Bu akşam Beylikdüzü Yaşam Vadisi’nde Suriyelilerin coşkulu sevinç gösterileri yaptığını gördüm. Bu görüntü, Suriyelilerin ülkemizin her köşesinde ne kadar hızlı ve kolay örgütlenebildiklerini açık bir şekilde ortaya koymaktadır.
Türk milleti, tarih boyunca mazlumlara kucak açmış, savaş mağdurlarına merhamet elini uzatmış bir millettir. Ancak, misafirlik geçici bir kavramdır ve Suriye’de Esad rejiminin yıkılması, ülkenin yeniden inşa sürecine girmesiyle birlikte bu misafirlik sürecinin artık sonlanması gerektiği açıktır.
Türk milletinin sabrı, vatan sevgisi ve milli birlik ruhu bu süreçte fazlasıyla sınanmıştır. Suriyeli sığınmacıların, uluslararası hukukun da öngördüğü şekilde, gönüllü, güvenli ve onurlu bir biçimde ülkelerine dönmesi artık kaçınılmazdır. Aksi halde, bu durumun Türk milletinin demografik yapısını, sosyal huzurunu ve ekonomik istikrarını tehdit edeceği açıktır. Suriyeli nüfusun hızla artması ve yerel topluluklarla yaşanan gerilimler, milletimizin bugüne kadar gösterdiği sabır ve fedakârlığı daha fazla zorlamamalıdır. Türk milletinin birliği ve geleceği için bu sorun derhal çözüme kavuşturulmalıdır.
Daha büyük bir tehlike ise, Suriye’nin gelecekteki siyasi yapısının ne şekilde şekilleneceğidir. Suriye kaça bölünecek? Yanı başımızda bir Afganistan mı oluşacak? Yoksa bölgede İsrail daha agresif bir güç mü kazanacak? Bu soruların cevapları, Türkiye’nin milli güvenliği ve bölgesel dengeleri açısından hayati önem taşımaktadır. Unutulmamalıdır ki, son 13 yıldır bu karmaşık süreçten en büyük zararı gören ülke Türkiye olmuştur. Ancak bu noktadan sonra Türkiye zarar görmemeli, bedel ödemiş bir ülke olarak haklarını ve kayıplarını telafi edecek adımları hızla atmalıdır.

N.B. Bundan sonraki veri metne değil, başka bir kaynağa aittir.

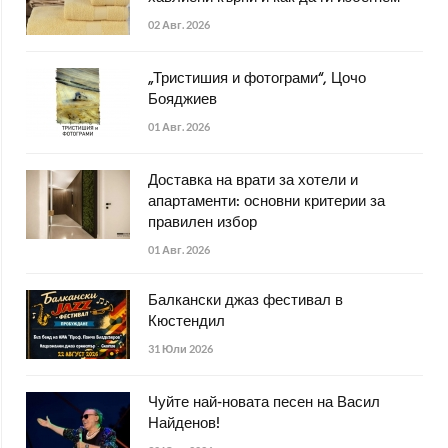
02 Авг. 2026
„Тристишия и фотограми“, Цочо
Бояджиев
01 Авг. 2026
Доставка на врати за хотели и
апартаменти: основни критерии за
правилен избор
01 Авг. 2026
Балкански джаз фестивал в
Кюстендил
31 Юли 2026
Чуйте най-новата песен на Васил
Найденов!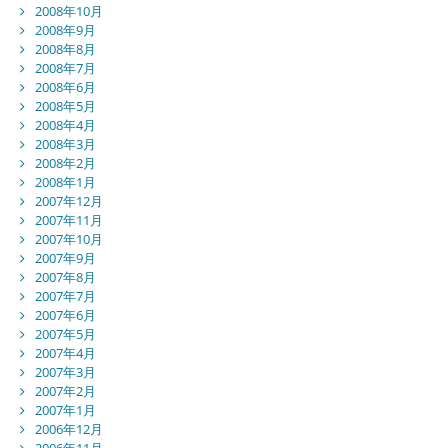
2008年10月
2008年9月
2008年8月
2008年7月
2008年6月
2008年5月
2008年4月
2008年3月
2008年2月
2008年1月
2007年12月
2007年11月
2007年10月
2007年9月
2007年8月
2007年7月
2007年6月
2007年5月
2007年4月
2007年3月
2007年2月
2007年1月
2006年12月
2006年11月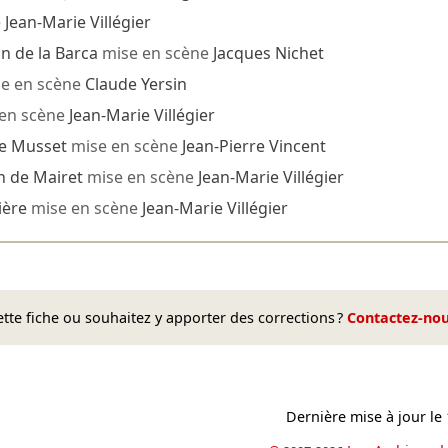
e
Jean-Marie Villégier
n de la Barca
mise en scène
Jacques Nichet
e en scène
Claude Yersin
 en scène
Jean-Marie Villégier
de Musset
mise en scène
Jean-Pierre Vincent
n de Mairet
mise en scène
Jean-Marie Villégier
ière
mise en scène
Jean-Marie Villégier
te fiche ou souhaitez y apporter des corrections ?
Contactez-no
Dernière mise à jour le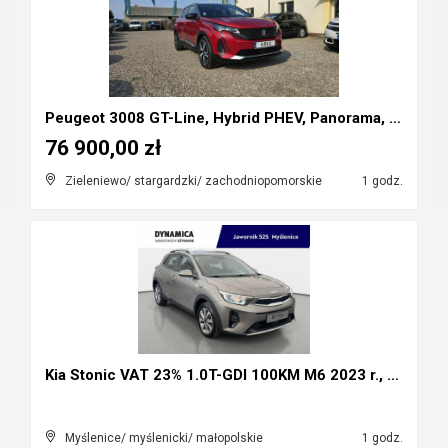
Peugeot 3008 GT-Line, Hybrid PHEV, Panorama, skóry...
76 900,00 zł
Zieleniewo/ stargardzki/ zachodniopomorskie
1 godz.
Kia Stonic VAT 23% 1.0T-GDI 100KM M6 2023 r., salo...
Myślenice/ myślenicki/ małopolskie
1 godz.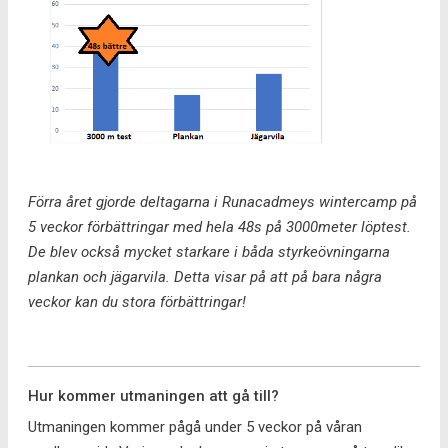
Förra året gjorde deltagarna i Runacadmeys wintercamp på
5 veckor förbättringar med hela 48s på 3000meter löptest.
De blev också mycket starkare i båda styrkeövningarna
plankan och jägarvila. Detta visar på att på bara några
veckor kan du stora förbättringar!
Hur kommer utmaningen att gå till?
Utmaningen kommer pågå under 5 veckor på våran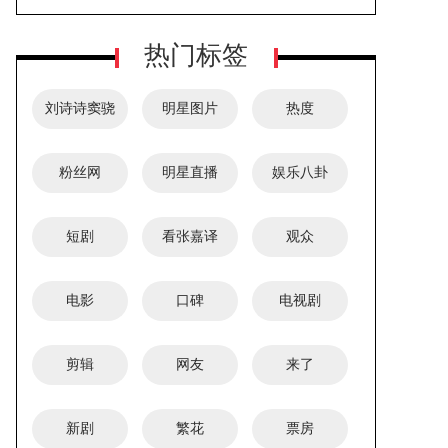
有毒产品被禁言
小莲动的手脚？
热门标签
刘诗诗窦骁
明星图片
热度
粉丝网
明星直播
娱乐八卦
TVB视后林夏薇友情出演《大生意
短剧
看张嘉译
观众
人》，造型惊艳凤仪万千赢得口碑
电影
口碑
电视剧
剪辑
网友
来了
新剧
繁花
票房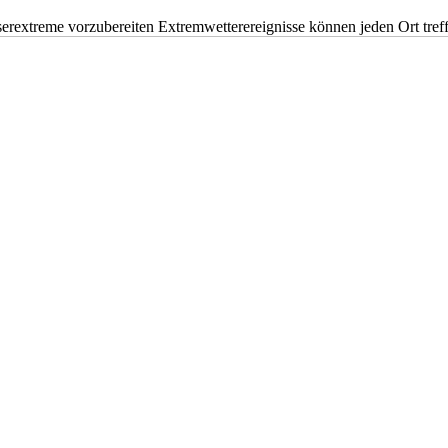
erextreme vorzubereiten Extremwetterereignisse können jeden Ort tr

Bugün ülkemizde yaklaşık 10 milyon Suriyeli bulunmaktadır. Bu rakam, milli güvenlik açısından dikkatle ele alınması gereken kritik bir meseledir. Türk milletinin misafirperverliği, bu insanların hayatta kalmasını sağlamış, ancak artık bu misafirlik sürecinin kalıcı bir hale dönüşmemesi gerektiği nettir. Misafirlik, Türk milletinin büyük gönüllülüğüne dayanan geçici bir durumdur. Fakat bu durum, Türk milletinin geleceğine yönelik tehdit oluşturuyorsa, derhal tedbir alınması şarttır.
Ülkemizi yönetenlerin, bu tabloyu görerek Suriyeli sığınmacıların ülkelerine dönüşünü sağlayacak kararlı ve etkin politikaları vakit kaybetmeden uygulamaya koymaları elzemdir. Türkiye, yıllardır tek başına bu ağır yükü taşımış, kaynaklarını ve sabrını seferber etmiştir. Artık dünya, Türkiye’nin bu fedakârlığını takdir etmeli ve sorumluluğu paylaşmalıdır. Ancak bu sorumluluk paylaşımı gecikirse, Türkiye kendi milli çıkarları doğrultusunda adım atmaktan asla çekinmemelidir.
Türk milleti, vatanına ve milli birliğine duyduğu sevgiden asla taviz vermemiştir. Bugün atılacak adımlar, hem milletimizin huzur ve güvenliğini koruyacak hem de Suriyeli misafirlerin kendi vatanlarında onurlu bir yaşam kurmalarına olanak tanıyacaktır. Bu süreçte, Türk milletinin tarihinden aldığı güçle hareket edilmelidir. Milli güvenliğimiz, sosyal dengelerimiz ve gelecek nesillerimizin huzuru her şeyin önündedir. Vatan sevgisi, rehberimizdir.